Bisakah Anda memperbarui bagian kutipan dari "Dengan demikian, kecerdasan" sampai "melampaui dirinya sendiri." dengan mengganti "psikologi modern" menjadi "ilmu jiwa modern"?

## KUTIPAN YANG DISEDIAKAN
════════

Maka tidak mengherankan jika ulama besar seperti Imam Al-Ghazali menyebut dzikrul maut sebagai “obat hati” sekaligus “kunci kecerdasan akhirat”—sebuah bentuk kebijaksanaan yang tak bisa diajarkan melalui kurikulum logika semata (Fakhiroh, N. Z. (2020) Riset tentang Konsep DhIkr Al-Mawt Dalam Perspektif Eskatologi Al-Ghazali, dalam skripsi Program Studi Tasawuf Dan Psikoterapi Fakultas Ushuluddin dan Filsafat, Surabaya: Universitas Islam Negeri Sunan).

Dengan demikian, kecerdasan sejati—dalam perspektif Islam dan psikologi modern—bukan hanya soal daya tangkap dan daya ingat, tetapi juga kemampuan menyelaraskan diri dengan realitas spiritual dan eksistensial. Ketika seseorang mampu mengingat mati tanpa menjadi fatalis, justru di situlah puncak akal yang tercerahkan: hidup penuh makna, bertindak dengan kejelasan nilai, dan berpikir melampaui dirinya sendiri.

3. Menjaga Rasa Ingin Tahu: Kompas dalam Hutan Pengetahuan

Rasa ingin tahu adalah kompas dalam belantara informasi. Ia mendorong kita bertanya “mengapa” ketika yang lain puas dengan “apa”, dan menjelajah “bagaimana” ketika yang lain berhenti pada “siapa”.

Dalam dunia akademik, curiosity adalah bahan bakar riset, penemuan, dan inovasi. Anak kecil yang bertanya tiada henti bukan sekadar lucu, ia adalah arketipe ilmuwan sejati yang belum tersentuh dogma dan rasa takut salah.

════════

## DATA YANG DITAMPILKAN
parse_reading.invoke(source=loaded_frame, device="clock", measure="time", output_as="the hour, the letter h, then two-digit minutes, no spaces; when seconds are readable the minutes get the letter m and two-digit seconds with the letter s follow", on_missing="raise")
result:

════════

## JAWABAN LATIHAN
Dengan demikian, kecerdasan sejati—dalam perspektif Islam dan ilmu jiwa modern—bukan hanya soal daya tangkap dan daya ingat, tetapi juga kemampuan menyelaraskan diri dengan realitas spiritual dan eksistensial. Ketika seseorang mampu mengingat mati tanpa menjadi fatalis, justru di situlah puncak akal yang tercerahkan: hidup penuh makna, bertindak dengan kejelasan nilai, dan berpikir melampaui dirinya sendiri.